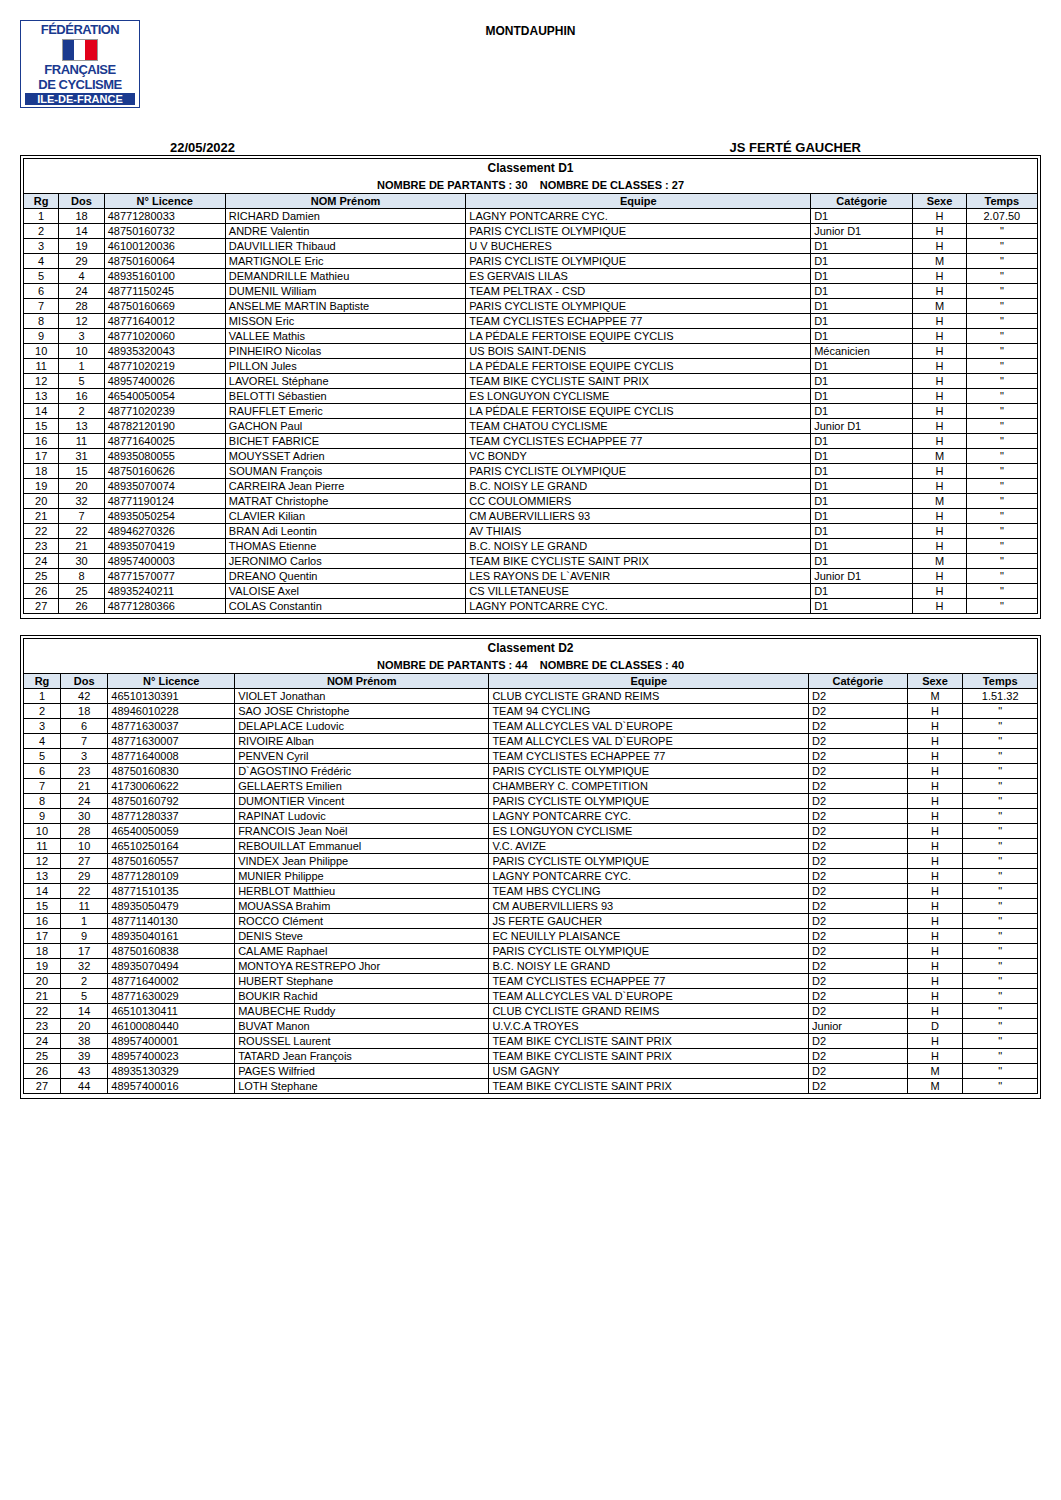FÉDÉRATION
FRANÇAISE
DE CYCLISME
ILE-DE-FRANCE
MONTDAUPHIN
22/05/2022
JS FERTÉ GAUCHER
Classement D1
NOMBRE DE PARTANTS : 30 NOMBRE DE CLASSES : 27
| Rg | Dos | N° Licence | NOM Prénom | Equipe | Catégorie | Sexe | Temps |
| --- | --- | --- | --- | --- | --- | --- | --- |
| 1 | 18 | 48771280033 | RICHARD Damien | LAGNY PONTCARRE CYC. | D1 | H | 2.07.50 |
| 2 | 14 | 48750160732 | ANDRE Valentin | PARIS CYCLISTE OLYMPIQUE | Junior D1 | H | " |
| 3 | 19 | 46100120036 | DAUVILLIER Thibaud | U V BUCHERES | D1 | H | " |
| 4 | 29 | 48750160064 | MARTIGNOLE Eric | PARIS CYCLISTE OLYMPIQUE | D1 | M | " |
| 5 | 4 | 48935160100 | DEMANDRILLE Mathieu | ES GERVAIS LILAS | D1 | H | " |
| 6 | 24 | 48771150245 | DUMENIL William | TEAM PELTRAX - CSD | D1 | H | " |
| 7 | 28 | 48750160669 | ANSELME MARTIN Baptiste | PARIS CYCLISTE OLYMPIQUE | D1 | M | " |
| 8 | 12 | 48771640012 | MISSON Eric | TEAM CYCLISTES ECHAPPEE 77 | D1 | H | " |
| 9 | 3 | 48771020060 | VALLEE Mathis | LA PÉDALE FERTOISE EQUIPE CYCLIS | D1 | H | " |
| 10 | 10 | 48935320043 | PINHEIRO Nicolas | US BOIS SAINT-DENIS | Mécanicien | H | " |
| 11 | 1 | 48771020219 | PILLON Jules | LA PÉDALE FERTOISE EQUIPE CYCLIS | D1 | H | " |
| 12 | 5 | 48957400026 | LAVOREL Stéphane | TEAM BIKE CYCLISTE SAINT PRIX | D1 | H | " |
| 13 | 16 | 46540050054 | BELOTTI Sébastien | ES LONGUYON CYCLISME | D1 | H | " |
| 14 | 2 | 48771020239 | RAUFFLET Emeric | LA PÉDALE FERTOISE EQUIPE CYCLIS | D1 | H | " |
| 15 | 13 | 48782120190 | GACHON Paul | TEAM CHATOU CYCLISME | Junior D1 | H | " |
| 16 | 11 | 48771640025 | BICHET FABRICE | TEAM CYCLISTES ECHAPPEE 77 | D1 | H | " |
| 17 | 31 | 48935080055 | MOUYSSET Adrien | VC BONDY | D1 | M | " |
| 18 | 15 | 48750160626 | SOUMAN François | PARIS CYCLISTE OLYMPIQUE | D1 | H | " |
| 19 | 20 | 48935070074 | CARREIRA Jean Pierre | B.C. NOISY LE GRAND | D1 | H | " |
| 20 | 32 | 48771190124 | MATRAT Christophe | CC COULOMMIERS | D1 | M | " |
| 21 | 7 | 48935050254 | CLAVIER Kilian | CM AUBERVILLIERS 93 | D1 | H | " |
| 22 | 22 | 48946270326 | BRAN Adi Leontin | AV THIAIS | D1 | H | " |
| 23 | 21 | 48935070419 | THOMAS Etienne | B.C. NOISY LE GRAND | D1 | H | " |
| 24 | 30 | 48957400003 | JERONIMO Carlos | TEAM BIKE CYCLISTE SAINT PRIX | D1 | M | " |
| 25 | 8 | 48771570077 | DREANO Quentin | LES RAYONS DE L`AVENIR | Junior D1 | H | " |
| 26 | 25 | 48935240211 | VALOISE Axel | CS VILLETANEUSE | D1 | H | " |
| 27 | 26 | 48771280366 | COLAS Constantin | LAGNY PONTCARRE CYC. | D1 | H | " |
Classement D2
NOMBRE DE PARTANTS : 44 NOMBRE DE CLASSES : 40
| Rg | Dos | N° Licence | NOM Prénom | Equipe | Catégorie | Sexe | Temps |
| --- | --- | --- | --- | --- | --- | --- | --- |
| 1 | 42 | 46510130391 | VIOLET Jonathan | CLUB CYCLISTE GRAND REIMS | D2 | M | 1.51.32 |
| 2 | 18 | 48946010228 | SAO JOSE Christophe | TEAM 94 CYCLING | D2 | H | " |
| 3 | 6 | 48771630037 | DELAPLACE Ludovic | TEAM ALLCYCLES VAL D`EUROPE | D2 | H | " |
| 4 | 7 | 48771630007 | RIVOIRE Alban | TEAM ALLCYCLES VAL D`EUROPE | D2 | H | " |
| 5 | 3 | 48771640008 | PENVEN Cyril | TEAM CYCLISTES ECHAPPEE 77 | D2 | H | " |
| 6 | 23 | 48750160830 | D`AGOSTINO Frédéric | PARIS CYCLISTE OLYMPIQUE | D2 | H | " |
| 7 | 21 | 41730060622 | GELLAERTS Emilien | CHAMBERY C. COMPETITION | D2 | H | " |
| 8 | 24 | 48750160792 | DUMONTIER Vincent | PARIS CYCLISTE OLYMPIQUE | D2 | H | " |
| 9 | 30 | 48771280337 | RAPINAT Ludovic | LAGNY PONTCARRE CYC. | D2 | H | " |
| 10 | 28 | 46540050059 | FRANCOIS Jean Noël | ES LONGUYON CYCLISME | D2 | H | " |
| 11 | 10 | 46510250164 | REBOUILLAT Emmanuel | V.C. AVIZE | D2 | H | " |
| 12 | 27 | 48750160557 | VINDEX Jean Philippe | PARIS CYCLISTE OLYMPIQUE | D2 | H | " |
| 13 | 29 | 48771280109 | MUNIER Philippe | LAGNY PONTCARRE CYC. | D2 | H | " |
| 14 | 22 | 48771510135 | HERBLOT Matthieu | TEAM HBS CYCLING | D2 | H | " |
| 15 | 11 | 48935050479 | MOUASSA Brahim | CM AUBERVILLIERS 93 | D2 | H | " |
| 16 | 1 | 48771140130 | ROCCO Clément | JS FERTE GAUCHER | D2 | H | " |
| 17 | 9 | 48935040161 | DENIS Steve | EC NEUILLY PLAISANCE | D2 | H | " |
| 18 | 17 | 48750160838 | CALAME Raphael | PARIS CYCLISTE OLYMPIQUE | D2 | H | " |
| 19 | 32 | 48935070494 | MONTOYA RESTREPO Jhor | B.C. NOISY LE GRAND | D2 | H | " |
| 20 | 2 | 48771640002 | HUBERT Stephane | TEAM CYCLISTES ECHAPPEE 77 | D2 | H | " |
| 21 | 5 | 48771630029 | BOUKIR Rachid | TEAM ALLCYCLES VAL D`EUROPE | D2 | H | " |
| 22 | 14 | 46510130411 | MAUBECHE Ruddy | CLUB CYCLISTE GRAND REIMS | D2 | H | " |
| 23 | 20 | 46100080440 | BUVAT Manon | U.V.C.A TROYES | Junior | D | " |
| 24 | 38 | 48957400001 | ROUSSEL Laurent | TEAM BIKE CYCLISTE SAINT PRIX | D2 | H | " |
| 25 | 39 | 48957400023 | TATARD Jean François | TEAM BIKE CYCLISTE SAINT PRIX | D2 | H | " |
| 26 | 43 | 48935130329 | PAGES Wilfried | USM GAGNY | D2 | M | " |
| 27 | 44 | 48957400016 | LOTH Stephane | TEAM BIKE CYCLISTE SAINT PRIX | D2 | M | " |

───

◆ **WORK TASK**:
Only the text of the listing should be returned, exactly and in full; no image goes into the copy.

◆ **EXERCISE OUTPUT**:
FÉDÉRATION
FRANÇAISE
DE CYCLISME
ILE-DE-FRANCE
MONTDAUPHIN
22/05/2022
JS FERTÉ GAUCHER
Classement D1
NOMBRE DE PARTANTS : 30 NOMBRE DE CLASSES : 27
| Rg | Dos | N° Licence | NOM Prénom | Equipe | Catégorie | Sexe | Temps |
| --- | --- | --- | --- | --- | --- | --- | --- |
| 1 | 18 | 48771280033 | RICHARD Damien | LAGNY PONTCARRE CYC. | D1 | H | 2.07.50 |
| 2 | 14 | 48750160732 | ANDRE Valentin | PARIS CYCLISTE OLYMPIQUE | Junior D1 | H | " |
| 3 | 19 | 46100120036 | DAUVILLIER Thibaud | U V BUCHERES | D1 | H | " |
| 4 | 29 | 48750160064 | MARTIGNOLE Eric | PARIS CYCLISTE OLYMPIQUE | D1 | M | " |
| 5 | 4 | 48935160100 | DEMANDRILLE Mathieu | ES GERVAIS LILAS | D1 | H | " |
| 6 | 24 | 48771150245 | DUMENIL William | TEAM PELTRAX - CSD | D1 | H | " |
| 7 | 28 | 48750160669 | ANSELME MARTIN Baptiste | PARIS CYCLISTE OLYMPIQUE | D1 | M | " |
| 8 | 12 | 48771640012 | MISSON Eric | TEAM CYCLISTES ECHAPPEE 77 | D1 | H | " |
| 9 | 3 | 48771020060 | VALLEE Mathis | LA PÉDALE FERTOISE EQUIPE CYCLIS | D1 | H | " |
| 10 | 10 | 48935320043 | PINHEIRO Nicolas | US BOIS SAINT-DENIS | Mécanicien | H | " |
| 11 | 1 | 48771020219 | PILLON Jules | LA PÉDALE FERTOISE EQUIPE CYCLIS | D1 | H | " |
| 12 | 5 | 48957400026 | LAVOREL Stéphane | TEAM BIKE CYCLISTE SAINT PRIX | D1 | H | " |
| 13 | 16 | 46540050054 | BELOTTI Sébastien | ES LONGUYON CYCLISME | D1 | H | " |
| 14 | 2 | 48771020239 | RAUFFLET Emeric | LA PÉDALE FERTOISE EQUIPE CYCLIS | D1 | H | " |
| 15 | 13 | 48782120190 | GACHON Paul | TEAM CHATOU CYCLISME | Junior D1 | H | " |
| 16 | 11 | 48771640025 | BICHET FABRICE | TEAM CYCLISTES ECHAPPEE 77 | D1 | H | " |
| 17 | 31 | 48935080055 | MOUYSSET Adrien | VC BONDY | D1 | M | " |
| 18 | 15 | 48750160626 | SOUMAN François | PARIS CYCLISTE OLYMPIQUE | D1 | H | " |
| 19 | 20 | 48935070074 | CARREIRA Jean Pierre | B.C. NOISY LE GRAND | D1 | H | " |
| 20 | 32 | 48771190124 | MATRAT Christophe | CC COULOMMIERS | D1 | M | " |
| 21 | 7 | 48935050254 | CLAVIER Kilian | CM AUBERVILLIERS 93 | D1 | H | " |
| 22 | 22 | 48946270326 | BRAN Adi Leontin | AV THIAIS | D1 | H | " |
| 23 | 21 | 48935070419 | THOMAS Etienne | B.C. NOISY LE GRAND | D1 | H | " |
| 24 | 30 | 48957400003 | JERONIMO Carlos | TEAM BIKE CYCLISTE SAINT PRIX | D1 | M | " |
| 25 | 8 | 48771570077 | DREANO Quentin | LES RAYONS DE L`AVENIR | Junior D1 | H | " |
| 26 | 25 | 48935240211 | VALOISE Axel | CS VILLETANEUSE | D1 | H | " |
| 27 | 26 | 48771280366 | COLAS Constantin | LAGNY PONTCARRE CYC. | D1 | H | " |
Classement D2
NOMBRE DE PARTANTS : 44 NOMBRE DE CLASSES : 40
| Rg | Dos | N° Licence | NOM Prénom | Equipe | Catégorie | Sexe | Temps |
| --- | --- | --- | --- | --- | --- | --- | --- |
| 1 | 42 | 46510130391 | VIOLET Jonathan | CLUB CYCLISTE GRAND REIMS | D2 | M | 1.51.32 |
| 2 | 18 | 48946010228 | SAO JOSE Christophe | TEAM 94 CYCLING | D2 | H | " |
| 3 | 6 | 48771630037 | DELAPLACE Ludovic | TEAM ALLCYCLES VAL D`EUROPE | D2 | H | " |
| 4 | 7 | 48771630007 | RIVOIRE Alban | TEAM ALLCYCLES VAL D`EUROPE | D2 | H | " |
| 5 | 3 | 48771640008 | PENVEN Cyril | TEAM CYCLISTES ECHAPPEE 77 | D2 | H | " |
| 6 | 23 | 48750160830 | D`AGOSTINO Frédéric | PARIS CYCLISTE OLYMPIQUE | D2 | H | " |
| 7 | 21 | 41730060622 | GELLAERTS Emilien | CHAMBERY C. COMPETITION | D2 | H | " |
| 8 | 24 | 48750160792 | DUMONTIER Vincent | PARIS CYCLISTE OLYMPIQUE | D2 | H | " |
| 9 | 30 | 48771280337 | RAPINAT Ludovic | LAGNY PONTCARRE CYC. | D2 | H | " |
| 10 | 28 | 46540050059 | FRANCOIS Jean Noël | ES LONGUYON CYCLISME | D2 | H | " |
| 11 | 10 | 46510250164 | REBOUILLAT Emmanuel | V.C. AVIZE | D2 | H | " |
| 12 | 27 | 48750160557 | VINDEX Jean Philippe | PARIS CYCLISTE OLYMPIQUE | D2 | H | " |
| 13 | 29 | 48771280109 | MUNIER Philippe | LAGNY PONTCARRE CYC. | D2 | H | " |
| 14 | 22 | 48771510135 | HERBLOT Matthieu | TEAM HBS CYCLING | D2 | H | " |
| 15 | 11 | 48935050479 | MOUASSA Brahim | CM AUBERVILLIERS 93 | D2 | H | " |
| 16 | 1 | 48771140130 | ROCCO Clément | JS FERTE GAUCHER | D2 | H | " |
| 17 | 9 | 48935040161 | DENIS Steve | EC NEUILLY PLAISANCE | D2 | H | " |
| 18 | 17 | 48750160838 | CALAME Raphael | PARIS CYCLISTE OLYMPIQUE | D2 | H | " |
| 19 | 32 | 48935070494 | MONTOYA RESTREPO Jhor | B.C. NOISY LE GRAND | D2 | H | " |
| 20 | 2 | 48771640002 | HUBERT Stephane | TEAM CYCLISTES ECHAPPEE 77 | D2 | H | " |
| 21 | 5 | 48771630029 | BOUKIR Rachid | TEAM ALLCYCLES VAL D`EUROPE | D2 | H | " |
| 22 | 14 | 46510130411 | MAUBECHE Ruddy | CLUB CYCLISTE GRAND REIMS | D2 | H | " |
| 23 | 20 | 46100080440 | BUVAT Manon | U.V.C.A TROYES | Junior | D | " |
| 24 | 38 | 48957400001 | ROUSSEL Laurent | TEAM BIKE CYCLISTE SAINT PRIX | D2 | H | " |
| 25 | 39 | 48957400023 | TATARD Jean François | TEAM BIKE CYCLISTE SAINT PRIX | D2 | H | " |
| 26 | 43 | 48935130329 | PAGES Wilfried | USM GAGNY | D2 | M | " |
| 27 | 44 | 48957400016 | LOTH Stephane | TEAM BIKE CYCLISTE SAINT PRIX | D2 | M | " |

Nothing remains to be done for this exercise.